Isarvorstadt/Ludwigsvorstadt Ausstellung von Viehhof-Plänen

Entwürfe von 60 Studenten sollen Diskussion beleben

Von Birgit Lotze, Isarvorstadt/Ludwigsvorstadt

Das Referat für Stadtplanung und Bauordnung hat angekündigt, 30 Entwürfe zur Bebauung des Viehhofgeländes, die 60 Architekturstudenten erarbeitet haben, noch in diesem Jahr auszustellen. Ort und Zeitraum stehen noch nicht fest. Stadtteilpolitiker aller Parteien haben sich in den vergangenen Wochen für die Ausstellung ausgesprochen und die Grünen nun dazu einen Antrag an den Stadtrat formuliert.

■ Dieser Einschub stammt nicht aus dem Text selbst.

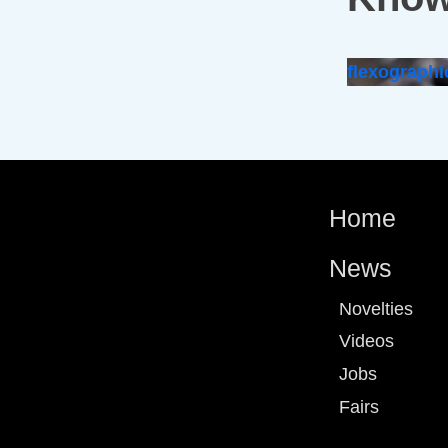
flexographi
Home
News
Novelties
Videos
Jobs
Fairs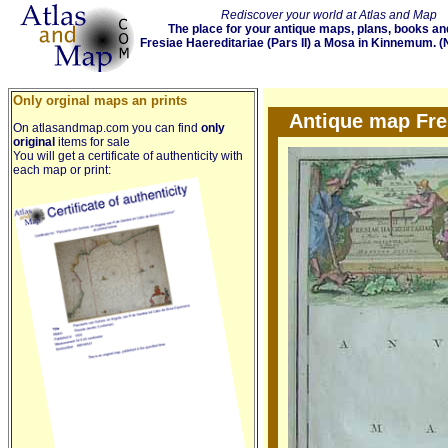
Rediscover your world at Atlas and Map
The place for your antique maps, plans, books an
Fresiae Haereditariae (Pars II) a Mosa in Kinnemum. (
Only orginal maps an prints
Antique map Fres
On atlasandmap.com you can find
only
original
items for sale
You will get a certificate of authenticity with
each map or print: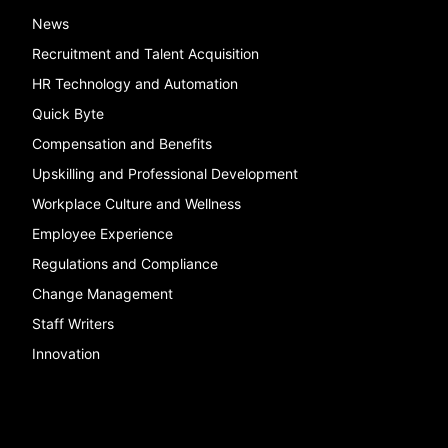
News
Recruitment and Talent Acquisition
HR Technology and Automation
Quick Byte
Compensation and Benefits
Upskilling and Professional Development
Workplace Culture and Wellness
Employee Experience
Regulations and Compliance
Change Management
Staff Writers
Innovation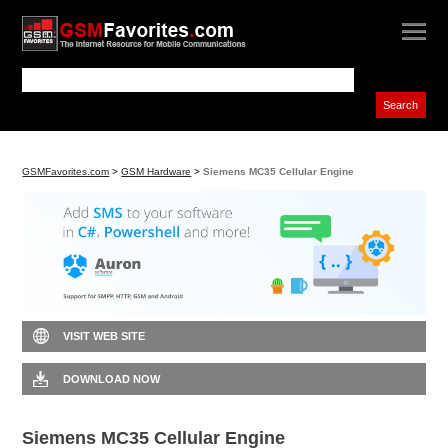
GSMFavorites.com
>
GSM Hardware
>
Siemens MC35 Cellular Engine
VISIT WEB SITE
DOWNLOAD NOW
Siemens MC35 Cellular Engine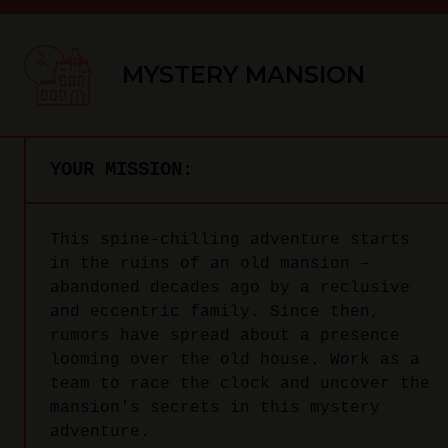
MYSTERY MANSION
YOUR MISSION:
This spine-chilling adventure starts
in the ruins of an old mansion –
abandoned decades ago by a reclusive
and eccentric family. Since then,
rumors have spread about a presence
looming over the old house. Work as a
team to race the clock and uncover the
mansion's secrets in this mystery
adventure.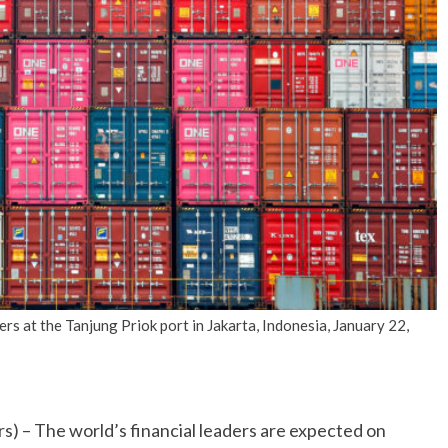
No Events
s at the Tanjung Priok port in Jakarta, Indonesia, January 22,
he world’s financial leaders are expected on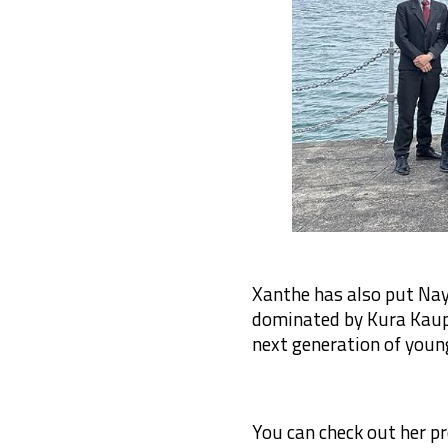
Xanthe has also put Nay
dominated by Kura Kaupa
next generation of young
You can check out her pr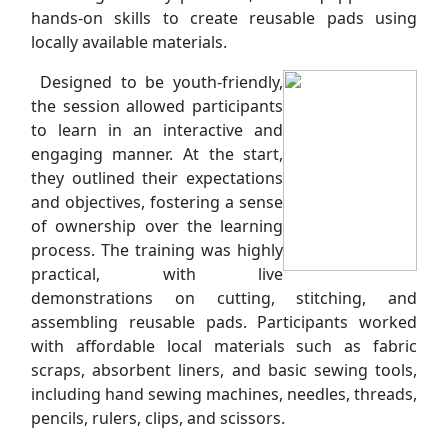
hands-on skills to create reusable pads using
locally available materials.
Designed to be youth-friendly,
the session allowed participants
to learn in an interactive and
engaging manner. At the start,
they outlined their expectations
and objectives, fostering a sense
of ownership over the learning
process. The training was highly
practical, with live
demonstrations on cutting, stitching, and
assembling reusable pads. Participants worked
with affordable local materials such as fabric
scraps, absorbent liners, and basic sewing tools,
including hand sewing machines, needles, threads,
pencils, rulers, clips, and scissors.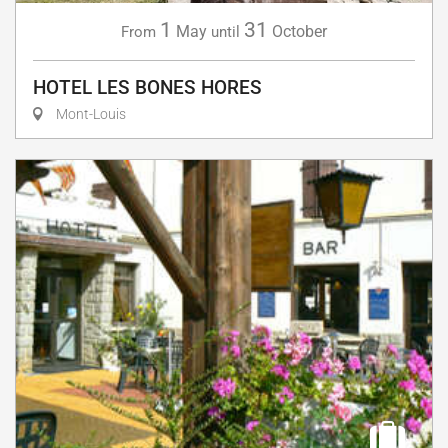
1
31
May
October
From
until
HOTEL LES BONES HORES
Mont-Louis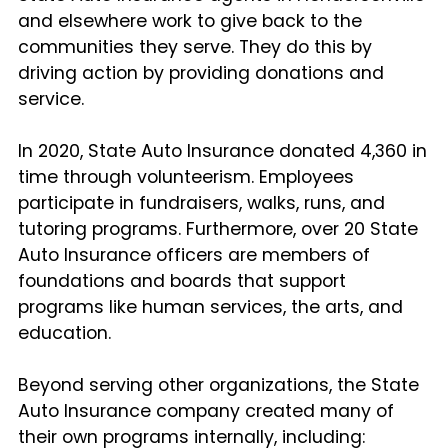
and elsewhere work to give back to the
communities they serve. They do this by
driving action by providing donations and
service.
In 2020, State Auto Insurance donated 4,360 in
time through volunteerism. Employees
participate in fundraisers, walks, runs, and
tutoring programs. Furthermore, over 20 State
Auto Insurance officers are members of
foundations and boards that support
programs like human services, the arts, and
education.
Beyond serving other organizations, the State
Auto Insurance company created many of
their own programs internally, including: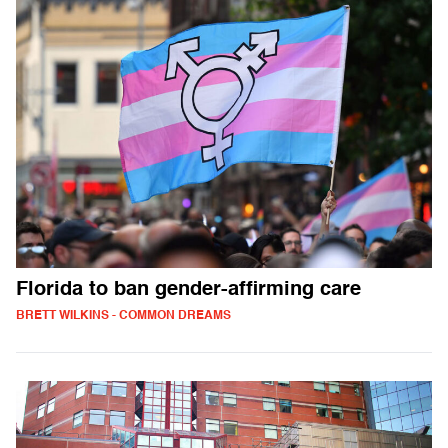
Florida to ban gender-affirming care
BRETT WILKINS - COMMON DREAMS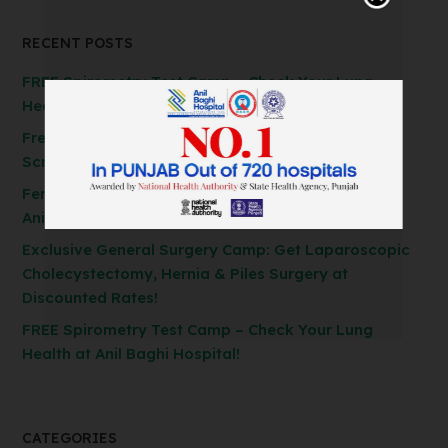
RECENT POSTS
FREE Spirometry Test Camp – Check Your Lung
Health at Anil Baghi Hospital!
Free FibroScan Test Camp: Advanced Liver Health
Screening at Anil Baghi Hospital
Ferozepur’s First AI Robotic Knee Replacement at
Anil Baghi Hospital
Exclusive General Surgery Camp: Get Laparoscopic
Cholecystectomy, Hernia & Piles Surgery at
Discounted Rates!
FREE Spirometry Test Camp – Check Your Lung
Health at Anil Baghi Hospital!
CATEGORIES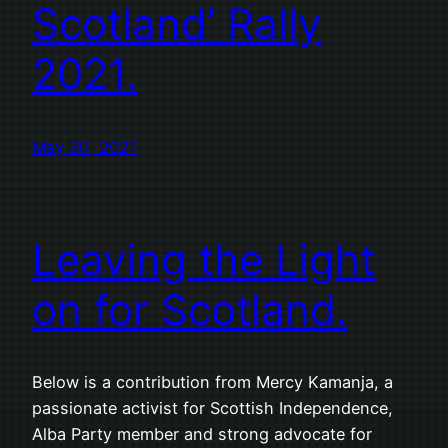
Scotland’ Rally
2021.
May 30, 2021
Leaving the Light
on for Scotland.
Below is a contribution from Mercy Kamanja, a
passionate activist for Scottish Independence,
Alba Party member and strong advocate for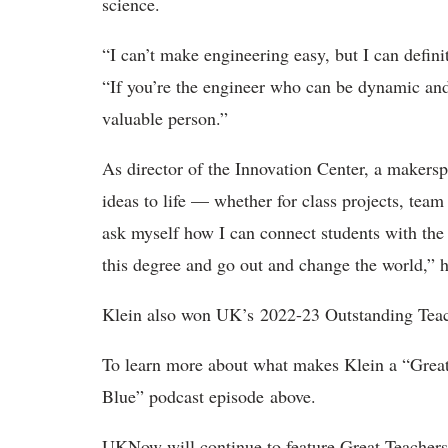
science.
“I can’t make engineering easy, but I can defin
“If you’re the engineer who can be dynamic an
valuable person.”
As director of the Innovation Center, a makersp
ideas to life — whether for class projects, team
ask myself how I can connect students with the 
this degree and go out and change the world,” h
Klein also won UK’s 2022-23 Outstanding Tea
To learn more about what makes Klein a “Great
Blue” podcast episode above.
UKNow will continue to feature Great Teachers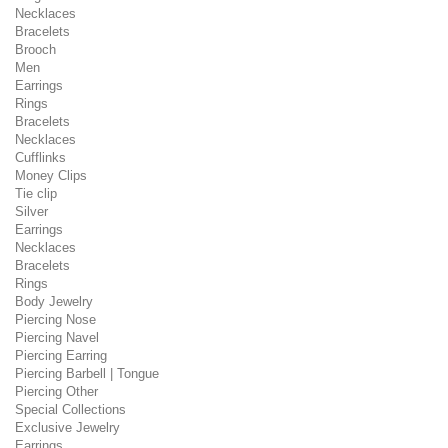
Necklaces
Bracelets
Brooch
Men
Earrings
Rings
Bracelets
Necklaces
Cufflinks
Money Clips
Tie clip
Silver
Earrings
Necklaces
Bracelets
Rings
Body Jewelry
Piercing Nose
Piercing Navel
Piercing Earring
Piercing Barbell | Tongue
Piercing Other
Special Collections
Exclusive Jewelry
Earrings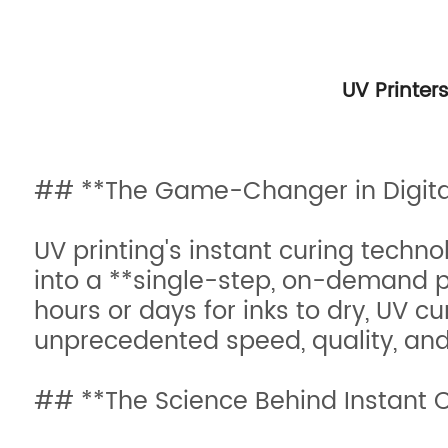
UV Printer
## **The Game-Changer in Digital
UV printing's instant curing techn
into a **single-step, on-demand pr
hours or days for inks to dry, UV 
unprecedented speed, quality, and 
## **The Science Behind Instant 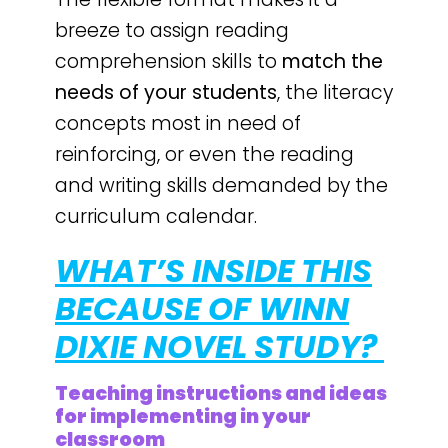
breeze to assign reading
comprehension skills to
match the
needs of your students
, the literacy
concepts most in need of
reinforcing, or even the reading
and writing skills demanded by the
curriculum calendar.
WHAT’S INSIDE THIS
BECAUSE OF WINN
DIXIE NOVEL STUDY?
Teaching instructions and ideas
for implementing in your
classroom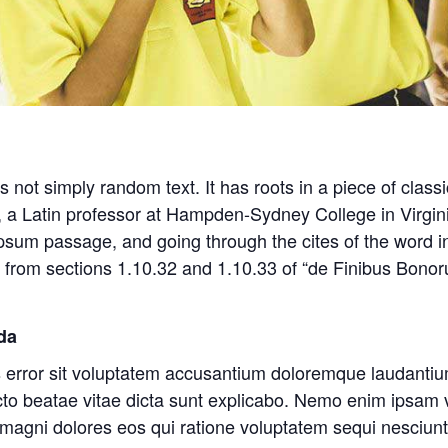
 not simply random text. It has roots in a piece of classi
, a Latin professor at Hampden-Sydney College in Virgin
sum passage, and going through the cites of the word in 
rom sections 1.10.32 and 1.10.33 of “de Finibus Bono
da
us error sit voluptatem accusantium doloremque laudant
itecto beatae vitae dicta sunt explicabo. Nemo enim ipsam
r magni dolores eos qui ratione voluptatem sequi nesciu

Den Stadtteilpolitikern geht es vor allem um eine Diskussion von Ideen, bevor die Stadt mit der Überplanung des Viehhof-Areals loslegt. Das städtische Vorgehen überzeugt bislang im Stadtviertel nicht, obwohl man erst am Anfang steht. Bislang geht es nur um das Volkstheater. Schon die Kubatur, also die grobe Gebäudeform, an der die Stadt derzeit arbeitet, ist umstritten, seitdem bekannt wurde, dass das Kulturreferat in seinem Antrag auf Bauvorbescheid eine deutlich höhere Quadratmeterzahl angemeldet hat als vom Stadtrat genehmigt war. Auch sind plötzlich drei statt wie angekündigt zwei Theatersäle geplant. Misstrauen erregte darüber hinaus, dass das Kulturreferat in dem Antrag Fragen formulierte, die eindeutig auf einen Abriss von Gebäuden im alten, teils denkmalgeschützten Entree zum Schlachthof an der Zenettistraße zielten.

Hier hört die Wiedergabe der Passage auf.